● Schriftliche Aufgabe 1
Nennen Sie alle Gruppen, Gerichte, Institute und Unternehmen, die der Auszug über den Prozess gegen Adrienne G. namentlich erwähnt.
● Schriftliche Aufgabe 2
Schreiben Sie den Auszug über den Prozess gegen Adrienne G. von "Oktober 1986 und" bis "21. Juni 1987." erneut ab und tauschen Sie dabei "Aschaffenburg" gegen "Würzburg" aus.
● Schriftliche Aufgabe 3
Wer trug laut dem Auszug über den Prozess gegen Adrienne G. die vorbereitete Erklärung vor?

:: Bereitgestellter Auszug ::

Ergebnis schon vor der Verhandlung abgesprochen
Das Geständnis kam nicht überraschend: Adrienne G.,
früheres Mitglied der Terrorgruppe "Rote Zora", gab vor dem 1.
Strafsenat des Berliner Kammergerichts zu, sich in zwei Fällen
an geplanten Terroranschlägen beteiligt zu haben. "Wissentlich
und willentlich", wie es ihre Verteidigerin Edith Lunnebach in
einer vorbereiteten Erklärung vortrug. Dabei ging es um einen
Anschlag auf das Gentechnische Institut in Berlin-Dahlem am 17.
Oktober 1986 und das Deponieren einer selbst gebastelten Bombe an
einem Verwaltungsgebäude des Bekleidungskonzerns Adler im
unterfränkischen Aschaffenburg am 21. Juni 1987.
Beim Kauf eines Mini-Weckers gefilmt
Beide Anschläge missglückten aufgrund technischer Fehler.

:::
:: Gezeigte Einträge ::

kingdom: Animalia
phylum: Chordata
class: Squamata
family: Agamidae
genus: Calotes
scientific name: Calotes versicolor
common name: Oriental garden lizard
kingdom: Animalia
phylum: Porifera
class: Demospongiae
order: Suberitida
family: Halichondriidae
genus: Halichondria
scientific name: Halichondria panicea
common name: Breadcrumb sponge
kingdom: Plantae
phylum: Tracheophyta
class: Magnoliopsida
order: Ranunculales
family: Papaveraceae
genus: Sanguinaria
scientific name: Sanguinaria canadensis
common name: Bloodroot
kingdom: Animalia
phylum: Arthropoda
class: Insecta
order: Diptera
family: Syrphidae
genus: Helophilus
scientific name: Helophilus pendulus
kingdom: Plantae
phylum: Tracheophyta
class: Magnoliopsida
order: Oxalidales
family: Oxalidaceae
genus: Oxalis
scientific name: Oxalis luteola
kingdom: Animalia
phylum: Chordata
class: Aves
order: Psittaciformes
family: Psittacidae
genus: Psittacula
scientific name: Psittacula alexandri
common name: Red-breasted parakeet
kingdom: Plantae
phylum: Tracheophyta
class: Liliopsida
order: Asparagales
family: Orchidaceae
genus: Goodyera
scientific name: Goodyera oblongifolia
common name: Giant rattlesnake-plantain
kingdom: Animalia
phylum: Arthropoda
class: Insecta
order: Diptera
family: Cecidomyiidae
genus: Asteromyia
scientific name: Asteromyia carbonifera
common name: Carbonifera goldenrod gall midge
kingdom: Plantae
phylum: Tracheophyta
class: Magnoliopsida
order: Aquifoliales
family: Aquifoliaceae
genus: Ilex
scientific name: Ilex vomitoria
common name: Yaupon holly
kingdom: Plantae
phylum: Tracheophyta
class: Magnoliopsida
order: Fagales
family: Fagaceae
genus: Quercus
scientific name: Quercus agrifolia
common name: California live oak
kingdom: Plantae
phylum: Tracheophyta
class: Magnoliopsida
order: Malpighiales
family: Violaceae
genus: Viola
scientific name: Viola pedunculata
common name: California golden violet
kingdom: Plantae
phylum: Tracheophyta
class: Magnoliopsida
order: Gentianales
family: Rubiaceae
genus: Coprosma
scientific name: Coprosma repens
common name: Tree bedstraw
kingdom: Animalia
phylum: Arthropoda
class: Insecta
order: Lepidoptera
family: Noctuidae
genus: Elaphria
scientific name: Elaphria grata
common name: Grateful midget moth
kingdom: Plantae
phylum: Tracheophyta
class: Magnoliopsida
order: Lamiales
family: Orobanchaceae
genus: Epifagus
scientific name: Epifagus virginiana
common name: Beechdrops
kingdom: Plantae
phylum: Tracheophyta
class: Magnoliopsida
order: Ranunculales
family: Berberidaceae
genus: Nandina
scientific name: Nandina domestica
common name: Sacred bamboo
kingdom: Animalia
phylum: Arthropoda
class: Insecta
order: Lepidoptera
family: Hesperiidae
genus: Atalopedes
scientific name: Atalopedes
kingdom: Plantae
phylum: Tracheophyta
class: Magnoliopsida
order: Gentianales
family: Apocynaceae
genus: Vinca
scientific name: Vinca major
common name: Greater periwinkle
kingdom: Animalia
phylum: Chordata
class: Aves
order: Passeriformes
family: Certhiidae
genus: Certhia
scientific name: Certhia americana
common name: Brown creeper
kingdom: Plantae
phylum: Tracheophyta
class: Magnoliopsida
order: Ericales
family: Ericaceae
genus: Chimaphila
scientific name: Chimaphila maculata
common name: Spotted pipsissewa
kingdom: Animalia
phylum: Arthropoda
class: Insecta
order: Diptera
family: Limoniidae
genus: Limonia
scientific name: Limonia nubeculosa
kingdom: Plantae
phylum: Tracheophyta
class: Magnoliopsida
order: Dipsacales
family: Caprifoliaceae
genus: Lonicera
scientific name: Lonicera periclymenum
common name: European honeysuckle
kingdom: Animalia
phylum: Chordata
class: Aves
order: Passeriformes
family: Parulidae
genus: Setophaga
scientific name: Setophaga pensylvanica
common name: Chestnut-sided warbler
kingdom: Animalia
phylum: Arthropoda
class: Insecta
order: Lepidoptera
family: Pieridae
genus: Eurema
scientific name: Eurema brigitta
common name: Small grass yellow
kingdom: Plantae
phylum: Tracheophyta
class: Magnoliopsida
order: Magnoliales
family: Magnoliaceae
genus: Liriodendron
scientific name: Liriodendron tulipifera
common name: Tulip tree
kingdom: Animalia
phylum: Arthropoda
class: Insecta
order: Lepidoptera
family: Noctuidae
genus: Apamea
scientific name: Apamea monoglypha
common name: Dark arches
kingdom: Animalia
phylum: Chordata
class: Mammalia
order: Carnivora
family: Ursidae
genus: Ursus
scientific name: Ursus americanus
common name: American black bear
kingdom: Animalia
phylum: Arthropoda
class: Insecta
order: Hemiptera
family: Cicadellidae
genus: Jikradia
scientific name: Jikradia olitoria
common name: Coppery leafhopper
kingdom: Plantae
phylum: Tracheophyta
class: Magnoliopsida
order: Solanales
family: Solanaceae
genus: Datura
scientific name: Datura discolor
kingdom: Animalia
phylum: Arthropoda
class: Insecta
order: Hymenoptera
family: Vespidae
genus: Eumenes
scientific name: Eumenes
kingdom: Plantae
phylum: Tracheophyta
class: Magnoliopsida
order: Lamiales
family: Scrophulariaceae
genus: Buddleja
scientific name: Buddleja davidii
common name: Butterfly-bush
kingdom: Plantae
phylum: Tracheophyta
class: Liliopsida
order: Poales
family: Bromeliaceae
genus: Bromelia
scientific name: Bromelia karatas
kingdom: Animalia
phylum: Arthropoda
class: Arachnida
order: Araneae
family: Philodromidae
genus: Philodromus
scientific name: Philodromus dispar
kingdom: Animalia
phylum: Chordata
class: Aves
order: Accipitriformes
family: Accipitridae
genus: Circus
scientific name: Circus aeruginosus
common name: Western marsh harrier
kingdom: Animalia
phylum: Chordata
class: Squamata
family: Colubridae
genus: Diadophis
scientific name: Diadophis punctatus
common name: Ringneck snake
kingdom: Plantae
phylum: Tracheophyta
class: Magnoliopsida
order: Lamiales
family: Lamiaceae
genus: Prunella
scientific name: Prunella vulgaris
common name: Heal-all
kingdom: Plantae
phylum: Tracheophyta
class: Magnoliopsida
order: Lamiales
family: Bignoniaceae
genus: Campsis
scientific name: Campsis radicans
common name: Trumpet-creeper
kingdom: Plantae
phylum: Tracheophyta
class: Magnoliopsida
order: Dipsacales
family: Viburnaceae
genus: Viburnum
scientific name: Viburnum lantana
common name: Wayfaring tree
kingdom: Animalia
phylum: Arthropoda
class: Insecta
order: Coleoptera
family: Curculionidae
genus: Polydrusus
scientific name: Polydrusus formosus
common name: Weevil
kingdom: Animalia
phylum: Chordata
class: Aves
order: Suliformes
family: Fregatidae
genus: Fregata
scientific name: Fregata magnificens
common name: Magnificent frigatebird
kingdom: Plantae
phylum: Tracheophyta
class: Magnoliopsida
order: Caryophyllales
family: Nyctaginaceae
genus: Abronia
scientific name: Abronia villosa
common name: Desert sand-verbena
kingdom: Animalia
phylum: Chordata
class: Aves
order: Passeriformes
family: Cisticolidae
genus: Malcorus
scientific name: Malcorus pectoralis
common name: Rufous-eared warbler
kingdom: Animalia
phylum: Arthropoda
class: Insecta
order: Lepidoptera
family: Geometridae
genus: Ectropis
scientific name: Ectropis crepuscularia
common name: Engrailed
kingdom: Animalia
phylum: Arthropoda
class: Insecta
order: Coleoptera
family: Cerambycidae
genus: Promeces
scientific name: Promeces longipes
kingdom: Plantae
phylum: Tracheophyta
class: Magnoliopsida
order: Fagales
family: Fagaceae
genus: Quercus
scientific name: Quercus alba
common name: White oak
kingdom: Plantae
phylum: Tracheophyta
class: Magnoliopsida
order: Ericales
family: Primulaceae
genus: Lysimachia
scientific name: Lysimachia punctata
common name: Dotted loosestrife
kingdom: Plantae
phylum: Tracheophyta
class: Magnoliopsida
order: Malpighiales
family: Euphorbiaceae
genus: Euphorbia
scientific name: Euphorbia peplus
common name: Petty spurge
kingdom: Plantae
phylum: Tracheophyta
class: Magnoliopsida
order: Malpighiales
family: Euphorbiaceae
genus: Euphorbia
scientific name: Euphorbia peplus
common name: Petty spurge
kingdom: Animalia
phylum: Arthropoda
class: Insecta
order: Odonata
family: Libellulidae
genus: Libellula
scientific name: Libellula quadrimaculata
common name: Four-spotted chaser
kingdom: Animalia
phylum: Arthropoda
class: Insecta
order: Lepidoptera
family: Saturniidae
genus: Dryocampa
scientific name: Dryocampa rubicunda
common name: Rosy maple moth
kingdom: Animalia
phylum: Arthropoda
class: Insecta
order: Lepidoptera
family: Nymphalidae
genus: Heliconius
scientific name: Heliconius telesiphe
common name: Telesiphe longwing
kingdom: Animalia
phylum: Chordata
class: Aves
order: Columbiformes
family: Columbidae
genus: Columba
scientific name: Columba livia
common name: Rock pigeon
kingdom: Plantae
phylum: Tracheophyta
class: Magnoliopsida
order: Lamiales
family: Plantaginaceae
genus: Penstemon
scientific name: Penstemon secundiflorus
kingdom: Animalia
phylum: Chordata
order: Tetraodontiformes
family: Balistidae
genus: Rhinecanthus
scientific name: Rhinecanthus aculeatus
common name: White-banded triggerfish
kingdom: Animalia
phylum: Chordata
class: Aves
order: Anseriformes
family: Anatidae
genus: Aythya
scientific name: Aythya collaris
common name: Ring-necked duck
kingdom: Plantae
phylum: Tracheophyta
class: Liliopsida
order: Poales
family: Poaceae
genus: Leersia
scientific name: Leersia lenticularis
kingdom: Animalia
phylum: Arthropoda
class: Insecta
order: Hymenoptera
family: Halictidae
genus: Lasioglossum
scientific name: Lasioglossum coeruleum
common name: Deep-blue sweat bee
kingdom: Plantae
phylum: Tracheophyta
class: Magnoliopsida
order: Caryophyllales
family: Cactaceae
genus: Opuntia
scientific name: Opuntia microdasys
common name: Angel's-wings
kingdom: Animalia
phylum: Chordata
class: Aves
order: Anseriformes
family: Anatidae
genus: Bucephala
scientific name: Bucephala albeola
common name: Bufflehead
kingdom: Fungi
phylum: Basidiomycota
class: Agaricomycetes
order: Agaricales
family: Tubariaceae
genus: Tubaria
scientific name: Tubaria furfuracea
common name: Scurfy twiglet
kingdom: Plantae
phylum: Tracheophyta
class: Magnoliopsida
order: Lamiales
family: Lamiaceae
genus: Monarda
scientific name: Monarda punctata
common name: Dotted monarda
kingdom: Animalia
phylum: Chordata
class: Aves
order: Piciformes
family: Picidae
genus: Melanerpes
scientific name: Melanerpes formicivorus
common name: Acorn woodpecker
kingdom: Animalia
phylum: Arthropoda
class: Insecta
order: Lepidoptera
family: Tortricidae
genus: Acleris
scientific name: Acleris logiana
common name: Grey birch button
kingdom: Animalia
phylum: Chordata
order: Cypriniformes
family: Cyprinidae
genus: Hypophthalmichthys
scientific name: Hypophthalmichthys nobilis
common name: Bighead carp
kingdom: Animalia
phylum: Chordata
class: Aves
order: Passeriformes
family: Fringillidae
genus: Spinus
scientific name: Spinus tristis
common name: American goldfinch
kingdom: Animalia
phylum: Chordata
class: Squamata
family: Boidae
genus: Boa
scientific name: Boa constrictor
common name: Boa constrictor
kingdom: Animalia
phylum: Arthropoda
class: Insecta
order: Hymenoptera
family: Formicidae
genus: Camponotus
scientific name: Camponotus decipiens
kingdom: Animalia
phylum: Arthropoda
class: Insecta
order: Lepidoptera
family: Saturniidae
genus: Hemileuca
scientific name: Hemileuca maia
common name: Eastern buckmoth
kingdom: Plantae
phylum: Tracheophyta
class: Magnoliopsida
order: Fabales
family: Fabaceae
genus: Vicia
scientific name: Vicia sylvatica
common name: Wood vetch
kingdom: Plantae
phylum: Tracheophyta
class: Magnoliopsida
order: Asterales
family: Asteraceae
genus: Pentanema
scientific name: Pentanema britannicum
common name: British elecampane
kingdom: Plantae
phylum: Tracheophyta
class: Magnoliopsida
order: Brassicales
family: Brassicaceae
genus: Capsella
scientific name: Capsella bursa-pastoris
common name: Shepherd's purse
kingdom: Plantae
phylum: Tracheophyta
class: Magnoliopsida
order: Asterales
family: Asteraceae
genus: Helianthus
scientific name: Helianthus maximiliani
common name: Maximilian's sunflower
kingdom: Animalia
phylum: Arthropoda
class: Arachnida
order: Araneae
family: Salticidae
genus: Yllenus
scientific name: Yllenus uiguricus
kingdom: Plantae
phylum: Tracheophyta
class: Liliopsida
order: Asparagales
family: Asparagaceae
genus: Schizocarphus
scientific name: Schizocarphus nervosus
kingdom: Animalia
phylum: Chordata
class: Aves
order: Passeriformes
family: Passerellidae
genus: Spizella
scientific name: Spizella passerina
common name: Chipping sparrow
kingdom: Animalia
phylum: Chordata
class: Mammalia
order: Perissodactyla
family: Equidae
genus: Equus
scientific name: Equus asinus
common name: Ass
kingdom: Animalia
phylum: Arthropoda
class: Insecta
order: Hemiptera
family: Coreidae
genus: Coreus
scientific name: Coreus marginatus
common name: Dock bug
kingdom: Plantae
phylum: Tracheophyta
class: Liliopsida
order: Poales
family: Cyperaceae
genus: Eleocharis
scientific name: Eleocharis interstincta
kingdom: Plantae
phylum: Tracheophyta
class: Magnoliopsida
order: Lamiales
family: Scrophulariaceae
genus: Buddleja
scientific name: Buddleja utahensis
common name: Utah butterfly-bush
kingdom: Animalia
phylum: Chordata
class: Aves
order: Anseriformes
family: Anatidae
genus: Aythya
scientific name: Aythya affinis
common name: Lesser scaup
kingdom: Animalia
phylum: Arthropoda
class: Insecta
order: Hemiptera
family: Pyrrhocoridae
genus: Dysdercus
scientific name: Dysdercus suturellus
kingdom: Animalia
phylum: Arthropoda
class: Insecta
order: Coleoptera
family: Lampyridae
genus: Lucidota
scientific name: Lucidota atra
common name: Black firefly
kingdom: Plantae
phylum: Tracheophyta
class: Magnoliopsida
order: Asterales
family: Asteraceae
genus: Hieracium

:::

● Erwartete Ausgabe 1
- Terrorgruppe „Rote Zora“
- 1. Strafsenat des Berliner Kammergerichts
- Gentechnisches Institut in Berlin-Dahlem
- Bekleidungskonzern Adler

● Erwartete Ausgabe 2
Oktober 1986 und das Deponieren einer selbst gebastelten Bombe an
einem Verwaltungsgebäude des Bekleidungskonzerns Adler im
unterfränkischen Würzburg am 21. Juni 1987.

● Erwartete Ausgabe 3
Ihre Verteidigerin Edith Lunnebach.